Do you want your (Plague marines?) to match to the reds of the world eaters? If thats the case you could use scab red devlan mud and boltgun round the edges to try and show decay, and cracking of the outer ceremite, paint obviously decayed bits orange/ brown, Just an idea I have no idea if it would work


----------



## Nicholas Hadrian (Mar 20, 2011)

Really there are no specific Nurgle colors, there are only states of decay. But you want a Nurgle themed army, I say go for broke and try the Death Guard


----------



## bitsandkits (Mar 18, 2008)

nurgle is a difficult colour pallette to get right, its much paler than most people are used to painting, its very bland and you have to almost paint badly, or you can try to simply rust up or add decay and age to normal marine colours.
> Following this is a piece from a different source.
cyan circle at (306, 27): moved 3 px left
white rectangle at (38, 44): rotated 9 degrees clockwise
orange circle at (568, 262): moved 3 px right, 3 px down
I generally paint very bright and vibrant or bright armies so i struggle with nurgle even though its the chaos power im most fond of.


----------



## yanlou (Aug 17, 2008)

If Nurgle is new to you, the best bet is staying with the greens, start of with a dark green ( i start with Dark Angels Green) then slowely build up later and later greens, till you happy with it, for any flesh i use Rotting Flesh washed with Devlan Mud a also some reds and purples to add discolour, then i highlight with Rotting Flesh agin and slowly lighten up the highights till happy.


----------



## Nicholas Hadrian (Mar 20, 2011)

Well I personally am doing comission work for a guy who wants Nurgle themed Flawless Host plague marines (I know, Slanesshi and Nurglites?) I start off with some bleached bone and gradually make it look more filthy and dark with lots of sucessive washes.


----------